Anterior scalene syndrome is a grouping of disorders occurring when the nerves in the space between the first rib and the collarbone end up becoming compressed. This causes pain in the neck and shoulders, as well as numbness in the fingers. This area is known as the thoracic outlet and hence a common name for this condition is thoracic outlet syndrome (TOS). 

Common causes of the condition are physical trauma from being in a car accident, anatomical defects, pregnancy and repetitive injuries. There are instances where doctors aren’t able to determine what the cause of the syndrome is. Treatment often includes pain relief and physical therapy. Most of the time, these approaches work, but injections and surgery is also an option to treat the condition in severe cases. 

It is believed that the anterior scalene muscle can compress nerves and blood vessels around the front and side of the neck. So the symptoms in the arm vary between a dull ache, throbbing, sharp pain, and a dead arm pain. 

What Causes Anterior Scalene Syndrome? 

Different experts put the causes down to different underlying problems, but currently the general consensus is that the problem is caused by poor posture, whereby the shoulders are rounded forwards and the head is in a forward position. Addressing the posture is fundamental to correcting the pain. Poor breathing mechanics may also play a factor, which can shorten the anterior scalene muscle and could potentially cause some compression. 

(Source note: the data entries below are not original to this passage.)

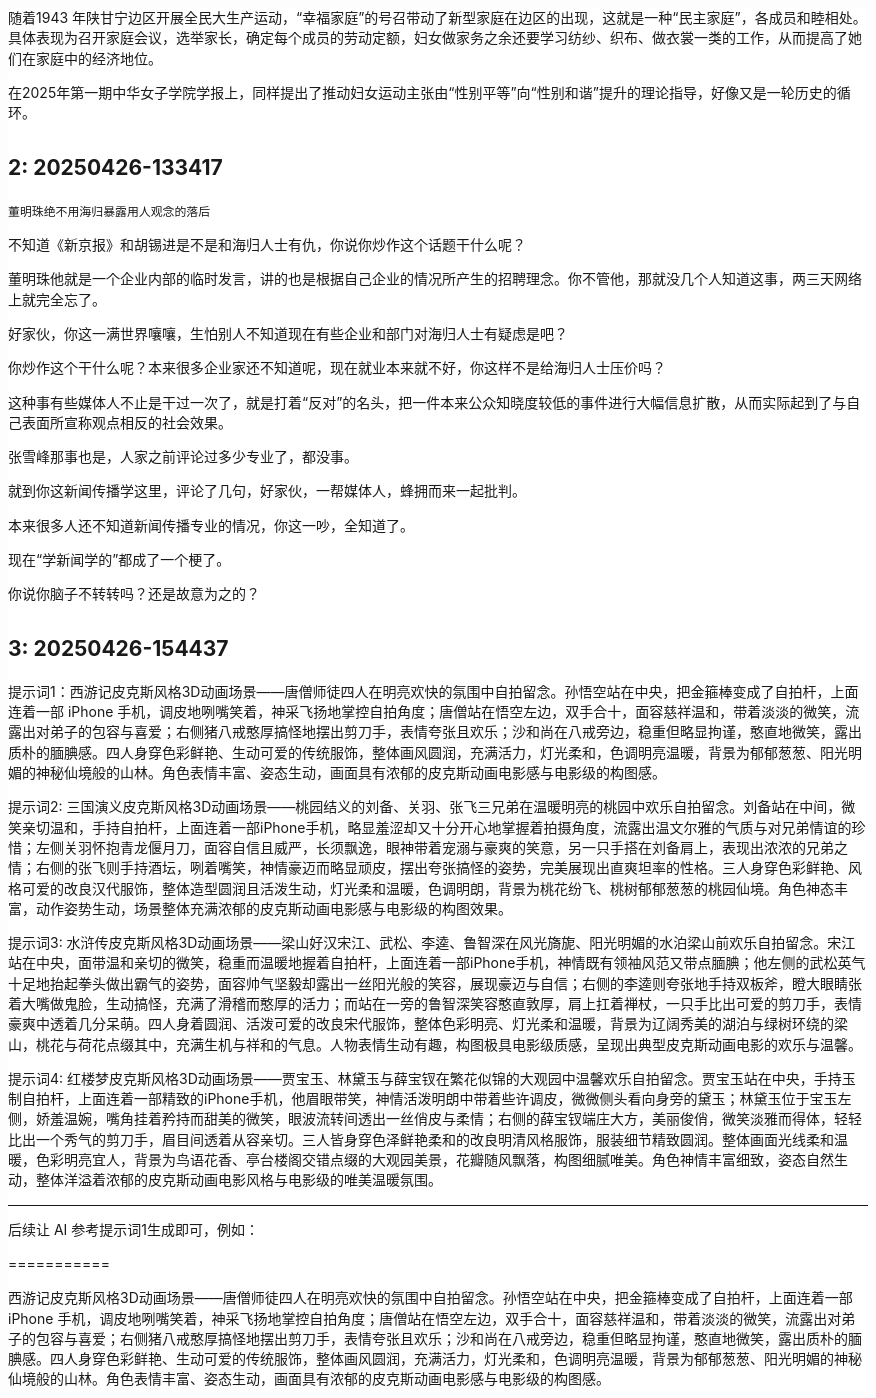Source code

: 随着1943 年陕甘宁边区开展全民大生产运动，“幸福家庭”的号召带动了新型家庭在边区的出现，这就是一种“民主家庭”，各成员和睦相处。具体表现为召开家庭会议，选举家长，确定每个成员的劳动定额，妇女做家务之余还要学习纺纱、织布、做衣裳一类的工作，从而提高了她们在家庭中的经济地位。

在2025年第一期中华女子学院学报上，同样提出了推动妇女运动主张由“性别平等”向“性别和谐”提升的理论指导，好像又是一轮历史的循环。

## 2: 20250426-133417

`董明珠绝不用海归暴露用人观念的落后` 

不知道《新京报》和胡锡进是不是和海归人士有仇，你说你炒作这个话题干什么呢？

董明珠他就是一个企业内部的临时发言，讲的也是根据自己企业的情况所产生的招聘理念。你不管他，那就没几个人知道这事，两三天网络上就完全忘了。

好家伙，你这一满世界嚷嚷，生怕别人不知道现在有些企业和部门对海归人士有疑虑是吧？

你炒作这个干什么呢？本来很多企业家还不知道呢，现在就业本来就不好，你这样不是给海归人士压价吗？

这种事有些媒体人不止是干过一次了，就是打着“反对”的名头，把一件本来公众知晓度较低的事件进行大幅信息扩散，从而实际起到了与自己表面所宣称观点相反的社会效果。

张雪峰那事也是，人家之前评论过多少专业了，都没事。

就到你这新闻传播学这里，评论了几句，好家伙，一帮媒体人，蜂拥而来一起批判。

本来很多人还不知道新闻传播专业的情况，你这一吵，全知道了。

现在“学新闻学的”都成了一个梗了。

你说你脑子不转转吗？还是故意为之的？

## 3: 20250426-154437

提示词1：西游记皮克斯风格3D动画场景——唐僧师徒四人在明亮欢快的氛围中自拍留念。孙悟空站在中央，把金箍棒变成了自拍杆，上面连着一部 iPhone 手机，调皮地咧嘴笑着，神采飞扬地掌控自拍角度；唐僧站在悟空左边，双手合十，面容慈祥温和，带着淡淡的微笑，流露出对弟子的包容与喜爱；右侧猪八戒憨厚搞怪地摆出剪刀手，表情夸张且欢乐；沙和尚在八戒旁边，稳重但略显拘谨，憨直地微笑，露出质朴的腼腆感。四人身穿色彩鲜艳、生动可爱的传统服饰，整体画风圆润，充满活力，灯光柔和，色调明亮温暖，背景为郁郁葱葱、阳光明媚的神秘仙境般的山林。角色表情丰富、姿态生动，画面具有浓郁的皮克斯动画电影感与电影级的构图感。

提示词2: 三国演义皮克斯风格3D动画场景——桃园结义的刘备、关羽、张飞三兄弟在温暖明亮的桃园中欢乐自拍留念。刘备站在中间，微笑亲切温和，手持自拍杆，上面连着一部iPhone手机，略显羞涩却又十分开心地掌握着拍摄角度，流露出温文尔雅的气质与对兄弟情谊的珍惜；左侧关羽怀抱青龙偃月刀，面容自信且威严，长须飘逸，眼神带着宠溺与豪爽的笑意，另一只手搭在刘备肩上，表现出浓浓的兄弟之情；右侧的张飞则手持酒坛，咧着嘴笑，神情豪迈而略显顽皮，摆出夸张搞怪的姿势，完美展现出直爽坦率的性格。三人身穿色彩鲜艳、风格可爱的改良汉代服饰，整体造型圆润且活泼生动，灯光柔和温暖，色调明朗，背景为桃花纷飞、桃树郁郁葱葱的桃园仙境。角色神态丰富，动作姿势生动，场景整体充满浓郁的皮克斯动画电影感与电影级的构图效果。

提示词3: 水浒传皮克斯风格3D动画场景——梁山好汉宋江、武松、李逵、鲁智深在风光旖旎、阳光明媚的水泊梁山前欢乐自拍留念。宋江站在中央，面带温和亲切的微笑，稳重而温暖地握着自拍杆，上面连着一部iPhone手机，神情既有领袖风范又带点腼腆；他左侧的武松英气十足地抬起拳头做出霸气的姿势，面容帅气坚毅却露出一丝阳光般的笑容，展现豪迈与自信；右侧的李逵则夸张地手持双板斧，瞪大眼睛张着大嘴做鬼脸，生动搞怪，充满了滑稽而憨厚的活力；而站在一旁的鲁智深笑容憨直敦厚，肩上扛着禅杖，一只手比出可爱的剪刀手，表情豪爽中透着几分呆萌。四人身着圆润、活泼可爱的改良宋代服饰，整体色彩明亮、灯光柔和温暖，背景为辽阔秀美的湖泊与绿树环绕的梁山，桃花与荷花点缀其中，充满生机与祥和的气息。人物表情生动有趣，构图极具电影级质感，呈现出典型皮克斯动画电影的欢乐与温馨。

提示词4: 红楼梦皮克斯风格3D动画场景——贾宝玉、林黛玉与薛宝钗在繁花似锦的大观园中温馨欢乐自拍留念。贾宝玉站在中央，手持玉制自拍杆，上面连着一部精致的iPhone手机，他眉眼带笑，神情活泼明朗中带着些许调皮，微微侧头看向身旁的黛玉；林黛玉位于宝玉左侧，娇羞温婉，嘴角挂着矜持而甜美的微笑，眼波流转间透出一丝俏皮与柔情；右侧的薛宝钗端庄大方，美丽俊俏，微笑淡雅而得体，轻轻比出一个秀气的剪刀手，眉目间透着从容亲切。三人皆身穿色泽鲜艳柔和的改良明清风格服饰，服装细节精致圆润。整体画面光线柔和温暖，色彩明亮宜人，背景为鸟语花香、亭台楼阁交错点缀的大观园美景，花瓣随风飘落，构图细腻唯美。角色神情丰富细致，姿态自然生动，整体洋溢着浓郁的皮克斯动画电影风格与电影级的唯美温暖氛围。

***

后续让 AI 参考提示词1生成即可，例如：

===========

<ref>

西游记皮克斯风格3D动画场景——唐僧师徒四人在明亮欢快的氛围中自拍留念。孙悟空站在中央，把金箍棒变成了自拍杆，上面连着一部 iPhone 手机，调皮地咧嘴笑着，神采飞扬地掌控自拍角度；唐僧站在悟空左边，双手合十，面容慈祥温和，带着淡淡的微笑，流露出对弟子的包容与喜爱；右侧猪八戒憨厚搞怪地摆出剪刀手，表情夸张且欢乐；沙和尚在八戒旁边，稳重但略显拘谨，憨直地微笑，露出质朴的腼腆感。四人身穿色彩鲜艳、生动可爱的传统服饰，整体画风圆润，充满活力，灯光柔和，色调明亮温暖，背景为郁郁葱葱、阳光明媚的神秘仙境般的山林。角色表情丰富、姿态生动，画面具有浓郁的皮克斯动画电影感与电影级的构图感。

How to Treat Anterior Scalene Syndrome: 

  1. Physical Therapy – If you are suffering with neurogenic anterior scalene syndrome, you will often go through physical therapy first. Soft tissue and mobilisation techniques will be used. You will learn the proper methods of doing exercises to help strengthen and stretch the muscles in the shoulder to open the thoracic outlet, improve posture and increase movement. Over the course of time, these exercises will help to alleviate pressure from the nerves and blood vessels.
  2. Osteopathy and Physiotherapy – Osteopaths and physiotherapists have a keen interest in anterior scalene syndrome, and will use techniques to the neck including soft tissue massage and manipulation to help improve posture and biomechanics of the head and neck.
  3. Sports Massage – Sports and deep tissue massage to the anterior scalene might help reduce tension and shortening of the muscle.
  4. Medication – You might be prescribed an anti-inflammatory medication to help decrease inflammation, encourage relaxation in the muscles and reduce pain.
  5. Clot-Dissolving Medication or Surgery – This is rare, but if you are suffering with arterial anterior scalene syndrome and have any blood clots, you might have to take this medication through your veins to help dissolve any clots. After you take the medication, you might be prescribed another medication to prevent the formation of new clots. If the other options haven’t been effective, you might have to undergo surgery to eliminate any progressive neurological issues. 

Tips: 

  • If you are prone to anterior scalene syndrome, you need to avoid any repetitive movements and refrain from lifting any heavy objects.
  • For those who are overweight, losing a few pounds can help to relieve and prevent some of the common symptoms associated with the condition.
  • Avoid carrying any heavy bags on your shoulder, as this can increase the amount of pressure in the thoracic outlet.
  • Perform exercises daily to help maintain strength in your shoulder.
  • Make sure to have your symptoms evaluated and treated from an early stage to prevent the condition from progressing.